Hours before the summit began on Sunday, Russian missiles struck a residential building in Kyiv.


Following the meeting with Zelenskyy, the G-7 leaders put out a joint statement of support for Ukraine saying they will continue to provide defense and humanitarian assistance to the country and push to hold Russia accountable for its invasion.

"We will continue to provide financial, humanitarian, military and diplomatic support and stand with Ukraine for as long as it takes," the statement said. "As we do so, we commit to demonstrate global responsibility and solidarity through working to address the international impacts of Russia’s aggression, especially on the most vulnerable."

While the heads of state intended to show a united front at the summit, diverging views have started to emerge among European leaders in recent months over whether or not Ukraine should cede some territory to Russia to end the war. In the statement Monday the group said it will be up to Ukraine to determine how to resolve the conflict.

"It is up to Ukraine to decide on a future peace settlement, free from external pressure or influence," the group said.

“Ukraine feels the support of the G-7 states. Thank you for your defense and financial assistance to our country in the fight against the Russian invasion,” Zelenskyy said in a statement posted by his office after his video address. “For us, the consistent position of the G-7 countries on sanctions is also important. They should continue to increase, in particular by limiting the price of oil exported by the aggressor.”

One key move being discussed is the price cap on Russian oil exports.

The leaders will continue discussing that step, which could cut into the Kremlin’s energy revenue, and they are expected to direct officials in their countries to work to develop mechanisms to set a global price cap, said a second senior administration official in a briefing with reporters.

“The goal here is to starve Russia, starve Putin of his main source of cash and force down the price of Russian oil to help blunt the impact of Putin’s war at the pump,” the official said.

The U.S. also announced Monday that it will seek to increase the tariff rate of more than 570 groups of Russian products worth approximately $2.3 billion, the second senior administration official said.
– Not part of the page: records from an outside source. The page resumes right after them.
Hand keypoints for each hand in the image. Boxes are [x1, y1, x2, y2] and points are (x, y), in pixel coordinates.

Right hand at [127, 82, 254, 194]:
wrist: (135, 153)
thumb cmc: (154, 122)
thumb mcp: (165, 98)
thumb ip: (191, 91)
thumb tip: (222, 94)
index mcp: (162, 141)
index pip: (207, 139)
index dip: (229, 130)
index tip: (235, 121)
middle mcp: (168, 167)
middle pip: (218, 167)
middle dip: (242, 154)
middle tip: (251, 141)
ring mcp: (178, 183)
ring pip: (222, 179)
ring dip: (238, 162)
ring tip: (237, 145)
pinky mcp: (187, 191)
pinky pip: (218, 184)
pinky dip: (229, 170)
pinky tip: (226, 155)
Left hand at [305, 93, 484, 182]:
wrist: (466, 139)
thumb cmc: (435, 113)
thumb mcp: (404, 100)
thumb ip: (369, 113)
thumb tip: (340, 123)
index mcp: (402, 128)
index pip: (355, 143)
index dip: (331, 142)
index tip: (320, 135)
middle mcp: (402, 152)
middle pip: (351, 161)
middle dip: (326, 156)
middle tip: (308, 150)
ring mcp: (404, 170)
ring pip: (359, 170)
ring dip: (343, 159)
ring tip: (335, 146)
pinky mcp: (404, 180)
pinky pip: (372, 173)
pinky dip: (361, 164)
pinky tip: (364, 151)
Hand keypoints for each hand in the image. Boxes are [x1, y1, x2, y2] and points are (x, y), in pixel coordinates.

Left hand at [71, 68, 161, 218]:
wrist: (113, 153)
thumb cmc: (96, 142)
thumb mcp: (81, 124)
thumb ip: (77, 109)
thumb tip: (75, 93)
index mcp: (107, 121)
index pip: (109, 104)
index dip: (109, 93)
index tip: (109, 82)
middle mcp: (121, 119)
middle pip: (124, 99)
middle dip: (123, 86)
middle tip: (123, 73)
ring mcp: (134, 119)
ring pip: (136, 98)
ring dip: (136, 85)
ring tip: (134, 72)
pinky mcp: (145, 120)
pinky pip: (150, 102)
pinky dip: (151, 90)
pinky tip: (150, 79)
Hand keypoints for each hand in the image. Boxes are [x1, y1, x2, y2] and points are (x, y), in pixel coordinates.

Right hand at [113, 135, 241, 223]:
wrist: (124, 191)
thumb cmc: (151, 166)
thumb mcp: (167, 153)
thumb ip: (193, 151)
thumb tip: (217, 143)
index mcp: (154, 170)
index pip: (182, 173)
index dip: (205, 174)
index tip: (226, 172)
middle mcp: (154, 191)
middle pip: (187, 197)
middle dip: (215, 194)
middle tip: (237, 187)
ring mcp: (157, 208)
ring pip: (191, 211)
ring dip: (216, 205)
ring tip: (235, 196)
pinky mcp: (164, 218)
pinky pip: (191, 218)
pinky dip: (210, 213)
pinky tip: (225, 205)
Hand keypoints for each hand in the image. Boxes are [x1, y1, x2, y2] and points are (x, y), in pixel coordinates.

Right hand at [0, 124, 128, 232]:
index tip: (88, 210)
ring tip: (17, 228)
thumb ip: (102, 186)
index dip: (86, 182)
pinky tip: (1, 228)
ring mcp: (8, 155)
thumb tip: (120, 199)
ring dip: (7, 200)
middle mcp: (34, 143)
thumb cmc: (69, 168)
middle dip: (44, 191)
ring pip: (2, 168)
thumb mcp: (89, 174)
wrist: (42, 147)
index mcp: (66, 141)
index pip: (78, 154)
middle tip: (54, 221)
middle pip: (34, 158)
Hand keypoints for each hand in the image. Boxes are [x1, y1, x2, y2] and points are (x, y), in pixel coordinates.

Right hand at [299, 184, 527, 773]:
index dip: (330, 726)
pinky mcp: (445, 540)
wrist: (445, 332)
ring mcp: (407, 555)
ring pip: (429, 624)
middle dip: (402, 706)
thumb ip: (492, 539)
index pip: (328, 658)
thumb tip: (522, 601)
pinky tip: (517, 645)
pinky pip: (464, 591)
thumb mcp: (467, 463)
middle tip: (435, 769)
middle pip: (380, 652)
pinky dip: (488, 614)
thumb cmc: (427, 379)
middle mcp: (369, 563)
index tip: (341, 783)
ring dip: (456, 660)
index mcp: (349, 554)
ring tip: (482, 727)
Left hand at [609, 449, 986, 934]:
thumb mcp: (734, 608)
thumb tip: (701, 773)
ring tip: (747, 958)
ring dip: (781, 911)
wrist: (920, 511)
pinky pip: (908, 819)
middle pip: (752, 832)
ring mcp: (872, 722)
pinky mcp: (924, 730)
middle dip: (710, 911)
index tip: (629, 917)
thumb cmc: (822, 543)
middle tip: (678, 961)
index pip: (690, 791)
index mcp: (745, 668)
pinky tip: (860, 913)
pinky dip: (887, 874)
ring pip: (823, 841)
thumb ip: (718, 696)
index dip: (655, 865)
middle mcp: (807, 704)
The proceeds from those tariffs would go directly to assisting Ukraine.

The G-7 leaders also plan to announce expanded sanctions targeting Russian defense capabilities aimed at preventing Russia from replenishing the weapons it is using against Ukraine, the second official said. The leaders already agreed to ban imports of Russian gold, a person familiar with the matter said on Sunday, which is the second largest export for Russia after energy and a source of significant revenue.
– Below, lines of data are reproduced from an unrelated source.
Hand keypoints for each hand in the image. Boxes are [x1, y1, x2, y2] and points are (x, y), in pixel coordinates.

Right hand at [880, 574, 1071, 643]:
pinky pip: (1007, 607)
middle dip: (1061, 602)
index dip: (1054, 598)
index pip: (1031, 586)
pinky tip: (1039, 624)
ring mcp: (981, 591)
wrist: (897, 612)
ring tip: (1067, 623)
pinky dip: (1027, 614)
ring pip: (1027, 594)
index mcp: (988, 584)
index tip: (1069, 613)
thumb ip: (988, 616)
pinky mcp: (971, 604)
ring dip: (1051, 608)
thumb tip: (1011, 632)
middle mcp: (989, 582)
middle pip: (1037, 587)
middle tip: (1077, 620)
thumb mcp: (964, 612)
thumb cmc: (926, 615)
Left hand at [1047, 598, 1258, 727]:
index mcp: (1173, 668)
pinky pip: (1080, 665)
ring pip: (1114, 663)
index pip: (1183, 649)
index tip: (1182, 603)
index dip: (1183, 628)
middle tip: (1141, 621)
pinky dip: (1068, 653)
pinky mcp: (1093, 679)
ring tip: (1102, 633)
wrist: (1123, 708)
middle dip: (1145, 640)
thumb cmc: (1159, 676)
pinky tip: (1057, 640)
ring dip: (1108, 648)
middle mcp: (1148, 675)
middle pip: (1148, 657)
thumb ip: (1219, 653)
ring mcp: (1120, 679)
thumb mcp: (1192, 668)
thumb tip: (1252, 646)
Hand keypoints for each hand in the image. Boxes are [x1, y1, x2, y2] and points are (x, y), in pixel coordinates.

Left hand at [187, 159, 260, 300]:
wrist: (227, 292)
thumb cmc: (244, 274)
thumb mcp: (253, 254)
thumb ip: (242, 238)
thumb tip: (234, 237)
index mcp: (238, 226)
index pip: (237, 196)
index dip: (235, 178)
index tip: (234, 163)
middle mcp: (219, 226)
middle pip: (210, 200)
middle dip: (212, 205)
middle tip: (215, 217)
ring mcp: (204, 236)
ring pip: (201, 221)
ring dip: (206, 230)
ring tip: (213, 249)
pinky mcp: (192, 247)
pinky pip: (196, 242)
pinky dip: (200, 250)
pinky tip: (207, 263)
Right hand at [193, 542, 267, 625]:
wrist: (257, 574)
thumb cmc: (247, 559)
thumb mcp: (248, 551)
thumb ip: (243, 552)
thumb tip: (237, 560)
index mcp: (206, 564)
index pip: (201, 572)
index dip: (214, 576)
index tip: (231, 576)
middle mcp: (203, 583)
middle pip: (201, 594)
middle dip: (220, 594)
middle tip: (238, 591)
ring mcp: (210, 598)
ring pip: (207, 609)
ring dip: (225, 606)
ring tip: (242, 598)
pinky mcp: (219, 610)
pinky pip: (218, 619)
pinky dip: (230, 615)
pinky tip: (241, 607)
There are some signs the pressure from the U.S. and its allies is starting to take a toll on Moscow's finances, with the country defaulting on foreign debt on Sunday for the first time in more than a century after its attempts to pay in its ruble currency were blocked by international sanctions.

Ahead of his trip, Biden authorized another $450 million in weaponry to be sent to Ukraine, bringing the total U.S. commitment to $6.1 billion since the start of the war.
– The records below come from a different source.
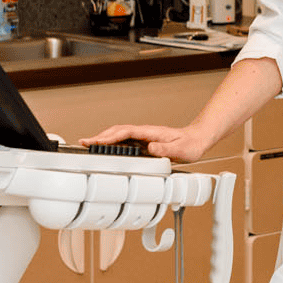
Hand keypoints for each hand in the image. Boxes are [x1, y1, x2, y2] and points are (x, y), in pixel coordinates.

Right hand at [79, 125, 206, 162]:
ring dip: (104, 139)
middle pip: (118, 131)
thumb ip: (167, 149)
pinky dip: (112, 143)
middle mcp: (146, 133)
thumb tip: (150, 147)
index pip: (126, 132)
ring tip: (88, 145)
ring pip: (120, 135)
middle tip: (83, 143)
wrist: (198, 139)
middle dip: (100, 136)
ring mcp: (145, 137)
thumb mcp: (182, 150)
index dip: (110, 136)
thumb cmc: (191, 144)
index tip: (97, 141)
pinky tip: (106, 149)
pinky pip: (125, 141)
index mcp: (152, 133)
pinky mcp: (145, 142)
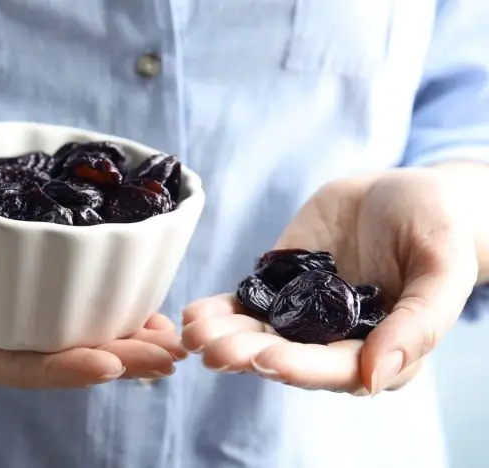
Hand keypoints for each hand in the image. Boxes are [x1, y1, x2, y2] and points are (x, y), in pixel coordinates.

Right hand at [0, 201, 185, 388]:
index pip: (19, 366)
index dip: (65, 368)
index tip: (111, 362)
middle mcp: (3, 337)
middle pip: (65, 358)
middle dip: (120, 359)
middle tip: (169, 354)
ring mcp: (24, 319)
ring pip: (82, 338)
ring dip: (131, 340)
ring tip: (172, 337)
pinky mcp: (39, 295)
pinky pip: (82, 311)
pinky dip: (119, 312)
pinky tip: (151, 311)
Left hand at [182, 169, 476, 394]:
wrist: (403, 193)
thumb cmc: (437, 229)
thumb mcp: (443, 270)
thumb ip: (419, 323)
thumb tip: (376, 377)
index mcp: (379, 348)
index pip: (336, 369)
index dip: (301, 367)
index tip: (266, 359)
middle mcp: (335, 339)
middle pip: (288, 356)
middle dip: (248, 354)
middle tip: (213, 350)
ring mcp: (304, 312)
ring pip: (260, 334)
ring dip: (225, 337)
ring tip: (193, 332)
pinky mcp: (282, 284)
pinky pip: (248, 302)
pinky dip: (222, 309)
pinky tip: (196, 313)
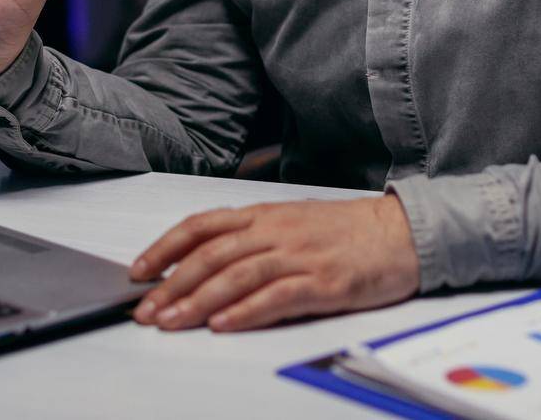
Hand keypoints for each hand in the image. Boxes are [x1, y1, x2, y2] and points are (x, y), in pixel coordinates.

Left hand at [128, 195, 419, 331]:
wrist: (403, 232)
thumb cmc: (347, 231)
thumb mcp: (292, 223)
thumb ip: (251, 239)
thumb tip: (202, 262)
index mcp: (265, 215)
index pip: (202, 226)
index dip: (165, 247)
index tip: (137, 271)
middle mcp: (276, 232)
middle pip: (212, 255)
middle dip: (171, 285)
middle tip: (144, 310)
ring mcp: (300, 256)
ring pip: (237, 275)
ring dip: (198, 300)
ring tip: (171, 322)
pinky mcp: (325, 283)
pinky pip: (278, 296)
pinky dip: (247, 311)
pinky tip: (224, 324)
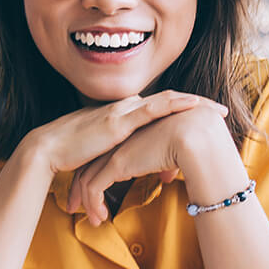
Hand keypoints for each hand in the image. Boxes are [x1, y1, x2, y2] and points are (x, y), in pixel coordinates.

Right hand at [29, 90, 226, 175]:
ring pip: (166, 101)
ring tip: (216, 109)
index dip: (183, 108)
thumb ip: (120, 156)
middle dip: (196, 104)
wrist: (48, 149)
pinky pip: (153, 108)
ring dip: (194, 103)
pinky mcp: (119, 121)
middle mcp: (125, 107)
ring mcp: (123, 111)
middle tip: (220, 110)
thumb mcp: (102, 153)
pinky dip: (175, 105)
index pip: (158, 107)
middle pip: (169, 100)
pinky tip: (193, 105)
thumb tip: (133, 168)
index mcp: (122, 113)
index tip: (204, 113)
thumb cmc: (70, 153)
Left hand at [69, 103, 232, 225]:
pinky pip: (94, 189)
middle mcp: (119, 140)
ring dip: (87, 203)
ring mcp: (115, 150)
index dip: (95, 174)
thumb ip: (166, 164)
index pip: (103, 155)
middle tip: (74, 206)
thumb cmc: (194, 142)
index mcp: (129, 136)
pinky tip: (100, 219)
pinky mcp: (116, 163)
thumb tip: (166, 175)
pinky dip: (93, 205)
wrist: (195, 134)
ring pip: (86, 179)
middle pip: (88, 165)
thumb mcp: (175, 155)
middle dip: (78, 189)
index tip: (92, 193)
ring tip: (93, 221)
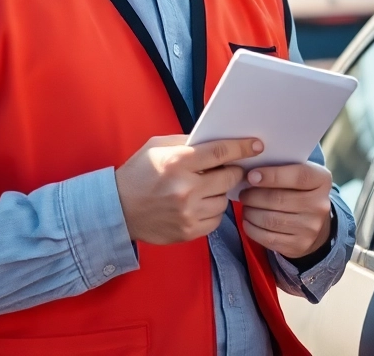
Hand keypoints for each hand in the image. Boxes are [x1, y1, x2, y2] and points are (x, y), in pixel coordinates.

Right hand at [115, 135, 262, 244]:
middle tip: (229, 169)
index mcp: (178, 162)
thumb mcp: (157, 147)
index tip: (256, 146)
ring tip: (206, 188)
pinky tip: (200, 204)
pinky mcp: (188, 231)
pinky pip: (217, 219)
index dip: (242, 147)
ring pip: (225, 200)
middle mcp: (186, 188)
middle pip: (229, 177)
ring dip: (221, 193)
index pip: (221, 152)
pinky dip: (213, 211)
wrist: (117, 209)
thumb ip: (188, 143)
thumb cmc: (138, 174)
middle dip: (232, 171)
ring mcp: (188, 212)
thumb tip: (217, 141)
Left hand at [240, 162, 333, 259]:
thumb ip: (281, 169)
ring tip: (246, 206)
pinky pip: (268, 238)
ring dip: (250, 212)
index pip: (298, 176)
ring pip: (270, 219)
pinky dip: (252, 229)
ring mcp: (310, 228)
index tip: (251, 176)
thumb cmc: (299, 192)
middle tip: (243, 193)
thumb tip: (250, 172)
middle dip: (254, 196)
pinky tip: (248, 221)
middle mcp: (320, 205)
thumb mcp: (299, 174)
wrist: (315, 224)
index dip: (272, 175)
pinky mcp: (299, 245)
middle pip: (279, 199)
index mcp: (321, 180)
Zelenskyy is also scheduled to speak virtually to the NATO summit in Madrid later this week where leaders plan to announce new force posture commitments to strengthen the alliance’s defense and deter Russia from invading NATO member countries.

The leaders of France, Germany and Italy offered a show of unity for Zelenskyy last month when they made a joint visit to Kyiv and vowed to back Ukraine’s candidacy to join the European Union. Biden has said he doesn’t plan to travel to Ukraine during his swing through Europe this week, making him one of the few G-7 leaders yet to visit the country.

The president said that whether or not he traveled there would depend on “a lot of things relating to whether or not it causes more difficulty for the Ukrainians, whether it distracts from what’s going on.”

Last week Ukrainian forces were forced to retreat from the key eastern city of Sievierodonetsk after weeks of bombardment and battles with invading Russian forces, a local official said Friday, leaving the city of Lysychansk as the only barrier between Russia taking full control of half of Ukraine’s industrial heartland.